HB 2736 would change penalties for drug offenses, in many cases lowering possession charges from a felony to a misdemeanor. It would reduce the penalty for possessing over 4 pounds of marijuana without intent to sell from a class 4 felony to a class 2 misdemeanor and amend the drug free school zone clause to only extend to people intentionally possessing or using drugs in a school zone.

House Bill 2007

Prime Sponsor: Representative Melody Hernandez, D-Tempe

Status: Not assigned to committee

HB 2007 would give school administrators the option to refer students in violation of drug-free school zones to appropriate at-risk programs instead mandating that alleged violations be reported to an officer.

House Bill 2548

Prime Sponsor: Representative Steve Kaiser, R-Phoenix

Status: Assigned to House Judiciary and Rules, no vote

HB 2548 would decrease the number of hours required in a community restitution program from 240 hours to 24 for offenders convicted of having less than 2 pounds of marijuana without intent to sell.

House Bill 2792

Prime Sponsor: Representative Pamela Powers Hannley, D-Tucson 

Status: Not assigned to committee

HB 2792 would make it so a landlord could not terminate a tenant’s rental agreement because the tenant uses marijuana.

Looking ahead

The number of marijuana-related bills introduced this session pales in comparison to when recreational legalization first took hold in 2020, though bills continue to pop up each session.

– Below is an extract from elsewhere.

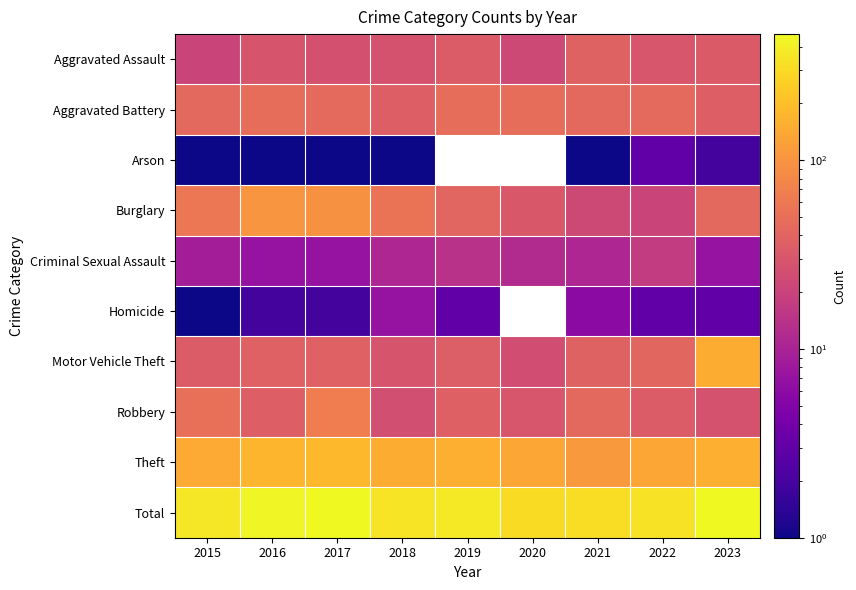

The value of Homicide at 2022 is 3.0. True or false?

True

Niehaus said the one change she’s noted is the shift toward acceptance among legislators.

“A lot of legislators, even if they aren't pro cannabis, they are pro rule of law,” Niehaus said. “What is legal in the state of Arizona, they're seeking to uphold, maybe make the program better, but not interfere with what 60 plus percent of the state of Arizona decided they wanted.”

As for the upcoming session, Niehaus predicted issues of consumer safety, such as cannabis substitutes and testing regulations, will be at the forefront in the coming months, but said many issues related to cannabis often bolt out of the blue.

“We're an extremely young industry in the grand scheme of things,” Niehaus said. “We don't always know what is coming up next.”